Dead Sara, a hard rock band from Los Angeles, performed at the Amway Center on Monday as the opening act for Muse.
ORLANDO — It was pouring on Monday night.
Standing safely inside the Amway Center, glancing out the panoramic windows on the terrace level, I watched downtown Orlando get positively soaked from the kind of torrential downpour more typical of the rainy season in June than of February. The skies seemed dark and ominous, almost threatening, as if something far worse than a mere rainstorm was on the way.
Storms like that can set a mood — dark, edgy, and moody.
I had no idea, until I got inside the arena, how perfectly Dead Sara’s performance would match that feeling.
I can admit that I hadn’t heard of Dead Sara, or even shown up for them, when I got to the Amway on Monday. The Los Angeles-based heavy metal band was the opening act for the headliner, Muse, and I was sufficiently impressed by their sound to want to learn more about them.
Opening acts are interesting, in that most people in the crowd don’t show up to see them. They’re more like an added bonus for the concert, like a set of appetizers served before the main course arrives. Chances are, you may not have heard of the opening act, and, like me, it’s your introduction to their sound.
While I was waiting for the show to begin, a middle-aged couple approached me and asked if I had ever seen Muse perform live before. I said I hadn’t.
“Then you’re in for a real treat,” the woman said, adding that she and her husband has just seen the band from England perform live in Tampa.
“They put on quite a show,” she said.
As it turns out, she was right. Muse goes all out, employing a striking number of visual effects to complement their sound — from strobe lights to videos. It’s an extravagant show.
Dead Sara, on the other hand, mostly performed in the dark, allowing their songs to carry the show.
“Dead Sara’s sound is more muddy,” the woman said, and after seeing them perform, I didn’t necessarily disagree — but that’s not a criticism. Dead Sara, as it turns out, has a unique grunge rock sound — think Nirvana, particularly some of that band’s slower but still darkly moody songs. They were not your typical radio-friendly top 40 fare — their sound is far more interesting than that — haunting, challenging, and intense, creating sounds ranging from anger to quiet reflection. They were not what I was expecting.
The band only played for 30 minutes, before exiting the stage to make way for the headlining act. But during that half hour, I found myself caught up in lead singer Emily Armstrong’s stunning vocals. She noted that the band had played in Orlando before, at House of Blues.
Then, looking out at the audience in the arena, Armstrong said, “The last time we played here at House of Blues, was anybody there?”
There was no burst of applause from the audience, no loud cheers or people waving their hands. That prompted Armstrong to laugh and say, “Oh my God, is it quiet in here tonight!”
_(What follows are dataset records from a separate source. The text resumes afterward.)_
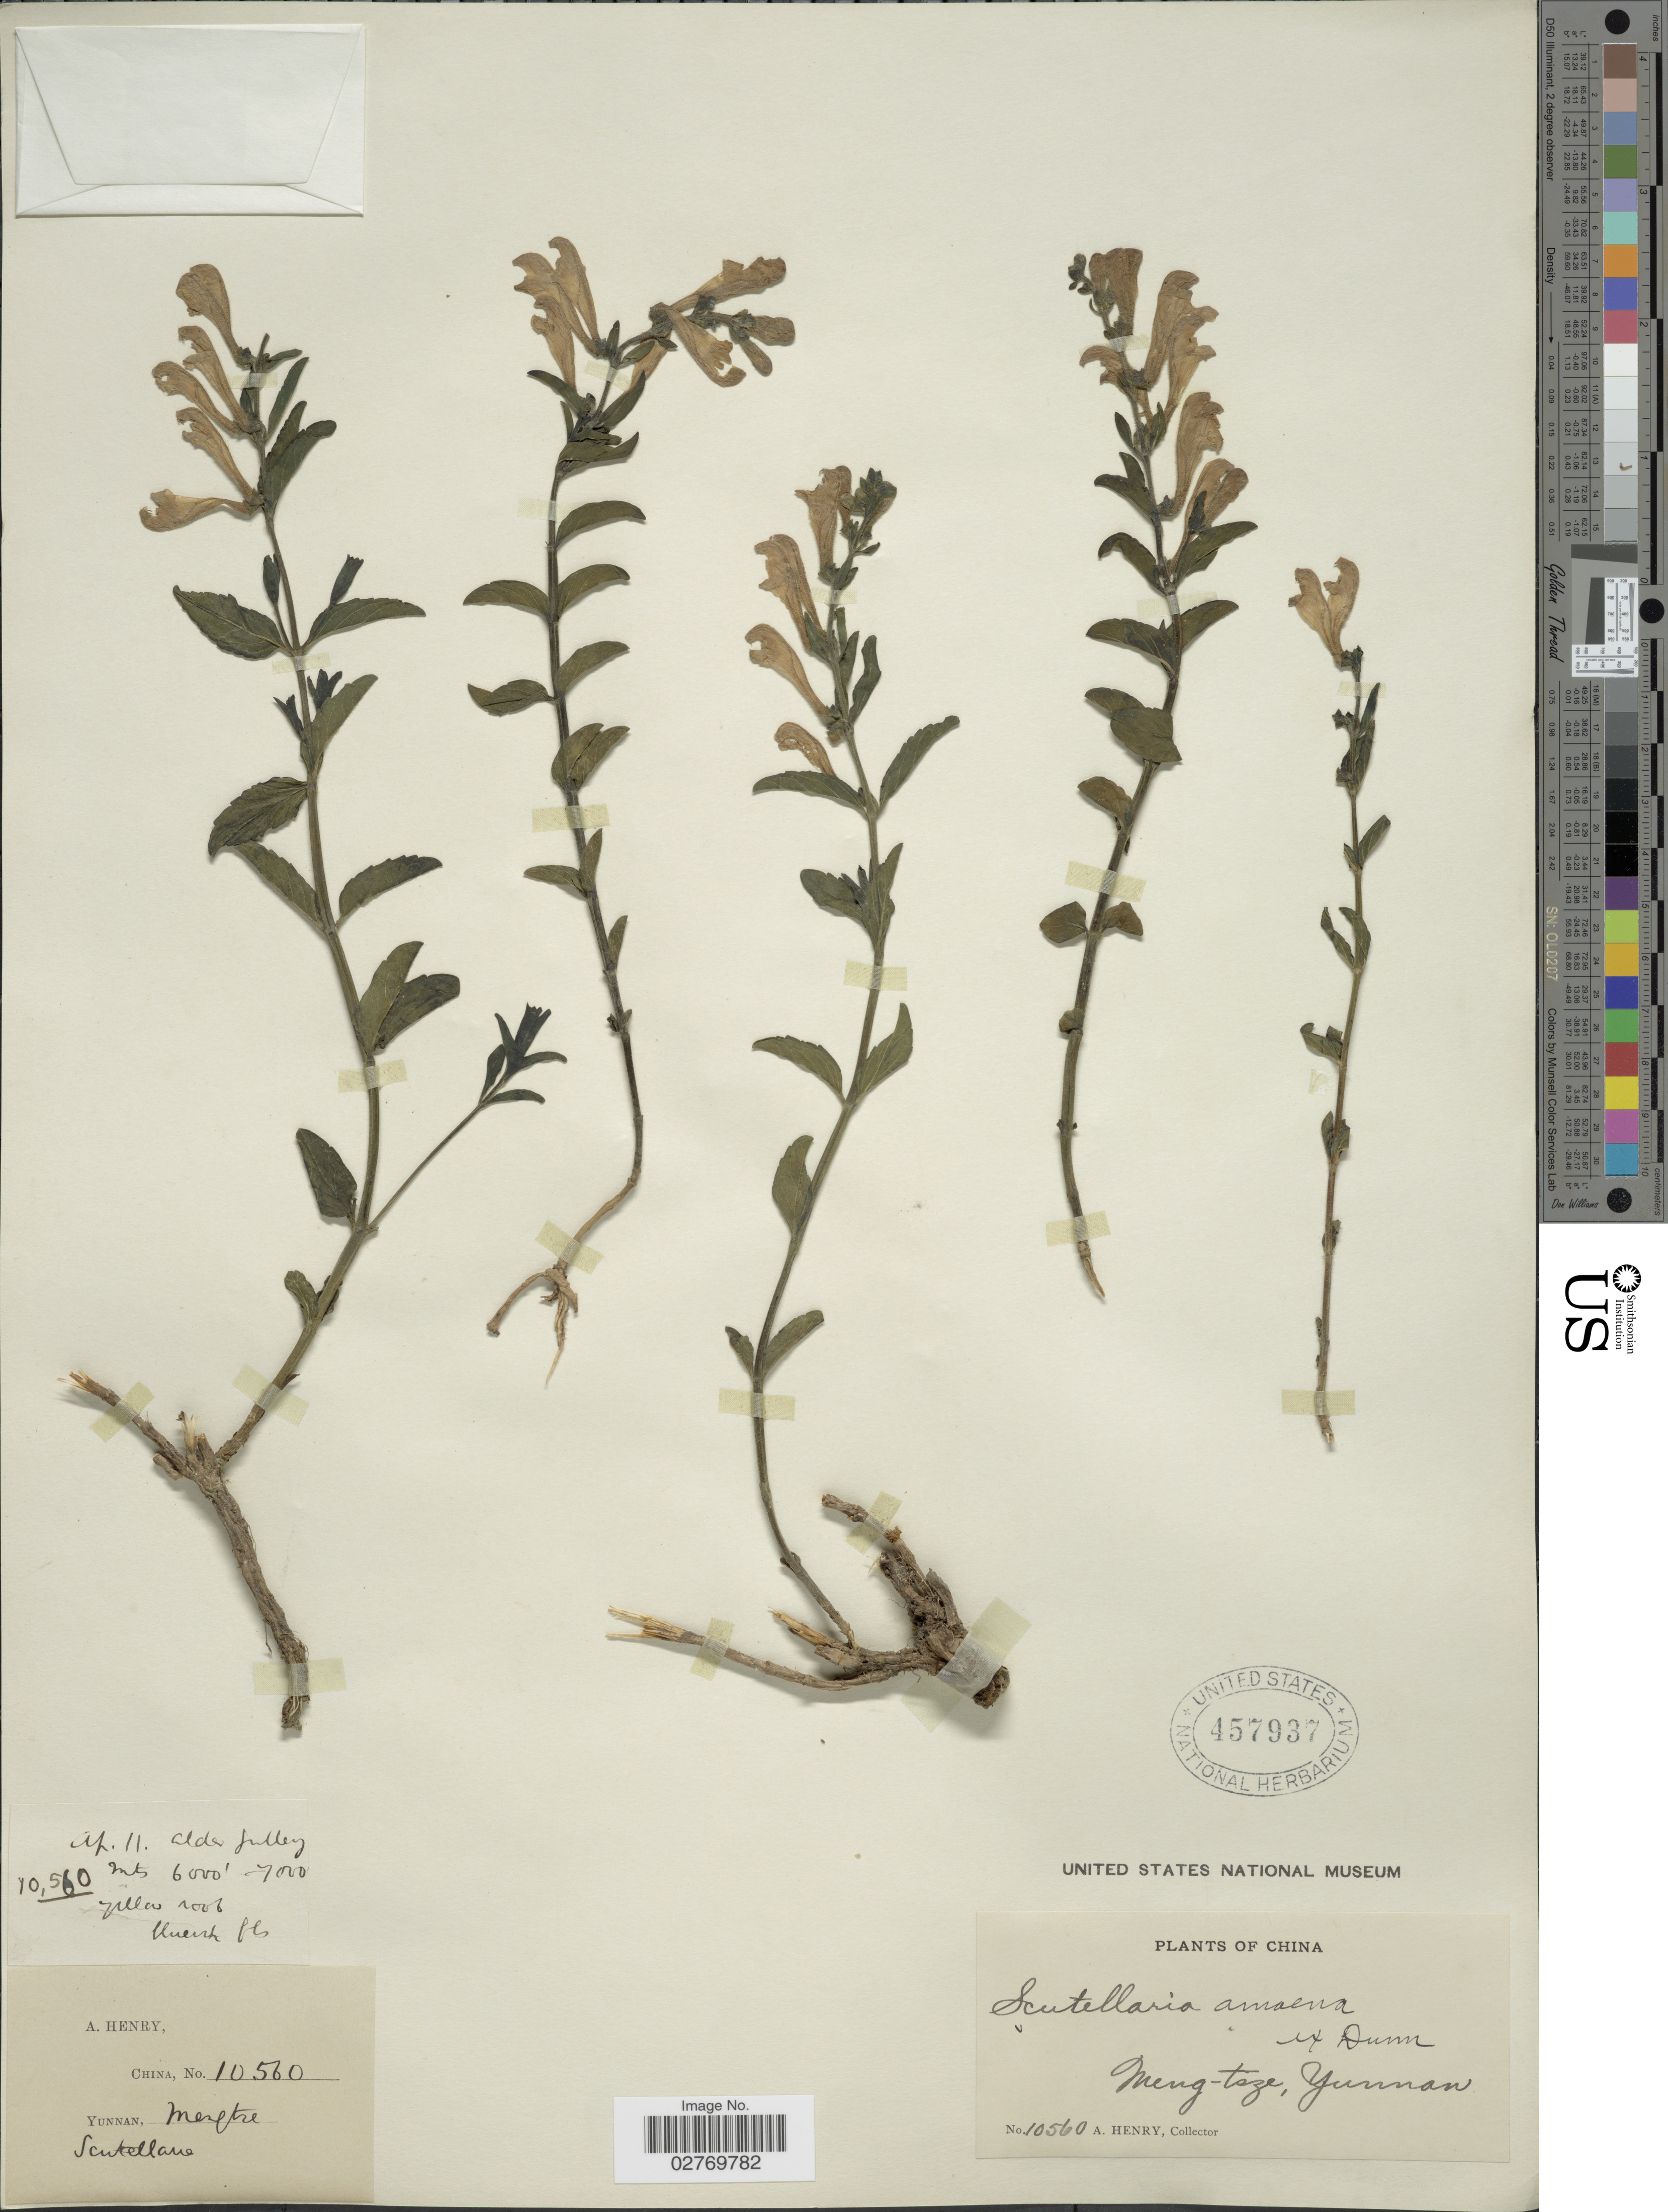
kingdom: Plantae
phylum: Tracheophyta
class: Magnoliopsida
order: Lamiales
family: Lamiaceae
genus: Scutellaria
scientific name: Scutellaria amoena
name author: C.H. Wright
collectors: A. Henry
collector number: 10560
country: China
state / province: Yunnan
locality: Meng-tsze. alde julley mts.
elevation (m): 1829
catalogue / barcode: US 457937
I knew then that Dead Sara was introducing itself to the audience. In fact, when they had finished their last song, Armstrong said “We are Dead Sara from Los Angeles, California.” And when the crowd cheered, she added, “We love you, too. You guys ready for Muse?”
I left the Amway that night sufficiently intrigued by the band to check them out on the Internet. What I learned is that Dead Sara consists of lead vocalist and rhythm guitarist Armstrong, backed by Sean Friday on drums, Siouxsie Medley on lead guitar, and Chris Null on bass. The band released its debut album, Dead Sara, last year, along with a single, “Weatherman.” Their work did not go unnoticed. Dead Sara received the “Best New Rock Group” award at the Third annual Vegas Rocks! Magazine Awards 2012 on Aug. 26, 2012 and got nominated for a RadioContraband Rock Radio Award as “Indie Artist of the Year” 2012.
Dead Sara opened its show with a shattering guitar blast that created a potent segway for Armstrong’s vocal skills — from a howling guttural wail to a gentle near-whisper for a beautifully melodic ballad. Their sound is a unique mix of blues, grunge, heavy metal and Goth — more of a European sound, in a sense, than an urban American type of rock.
Along the way, Armstrong delivered an electrifying performance, as the heavy metal guitars created the perfect wave for her screams of passion, despair and wonder.
I left the Amway more impressed with Dead Sara than Muse, and I hope the band finds an audience and continues to develop its unique sound. Like many a good opening act, they can startle and impress you by the unexpected quality of their talent.